* [Task statement] Identify each line below containing the string "Animation" and copy it.

* [Entries supplied]
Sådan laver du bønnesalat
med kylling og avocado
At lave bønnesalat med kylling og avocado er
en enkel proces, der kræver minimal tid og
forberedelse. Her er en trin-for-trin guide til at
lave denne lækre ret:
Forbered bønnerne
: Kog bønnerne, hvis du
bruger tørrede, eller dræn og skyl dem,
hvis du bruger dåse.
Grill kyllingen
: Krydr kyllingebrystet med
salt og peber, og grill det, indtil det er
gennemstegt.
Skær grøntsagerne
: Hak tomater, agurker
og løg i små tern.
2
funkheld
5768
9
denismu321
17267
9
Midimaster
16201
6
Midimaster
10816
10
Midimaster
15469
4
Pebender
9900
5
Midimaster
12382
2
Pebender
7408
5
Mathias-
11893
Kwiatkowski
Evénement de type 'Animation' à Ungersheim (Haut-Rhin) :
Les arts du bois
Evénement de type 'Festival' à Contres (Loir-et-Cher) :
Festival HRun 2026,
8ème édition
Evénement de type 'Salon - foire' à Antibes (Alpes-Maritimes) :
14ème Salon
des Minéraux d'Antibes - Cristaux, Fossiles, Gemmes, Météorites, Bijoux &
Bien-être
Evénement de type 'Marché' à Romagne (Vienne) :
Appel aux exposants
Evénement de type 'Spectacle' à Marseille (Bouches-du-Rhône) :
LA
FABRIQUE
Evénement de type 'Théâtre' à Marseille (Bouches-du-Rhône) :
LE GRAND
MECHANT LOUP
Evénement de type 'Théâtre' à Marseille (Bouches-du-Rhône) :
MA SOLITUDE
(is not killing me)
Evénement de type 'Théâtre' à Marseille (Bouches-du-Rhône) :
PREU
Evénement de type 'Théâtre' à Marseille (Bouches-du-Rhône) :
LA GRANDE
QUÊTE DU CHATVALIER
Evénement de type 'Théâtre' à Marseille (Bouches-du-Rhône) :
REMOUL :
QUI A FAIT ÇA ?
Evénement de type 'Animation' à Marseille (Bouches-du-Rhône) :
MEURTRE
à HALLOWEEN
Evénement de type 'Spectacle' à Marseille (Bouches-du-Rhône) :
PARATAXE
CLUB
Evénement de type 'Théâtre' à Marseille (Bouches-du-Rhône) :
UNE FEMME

* [Answer for this exercise]
Evénement de type 'Animation' à Ungersheim (Haut-Rhin) :
Evénement de type 'Animation' à Marseille (Bouches-du-Rhône) :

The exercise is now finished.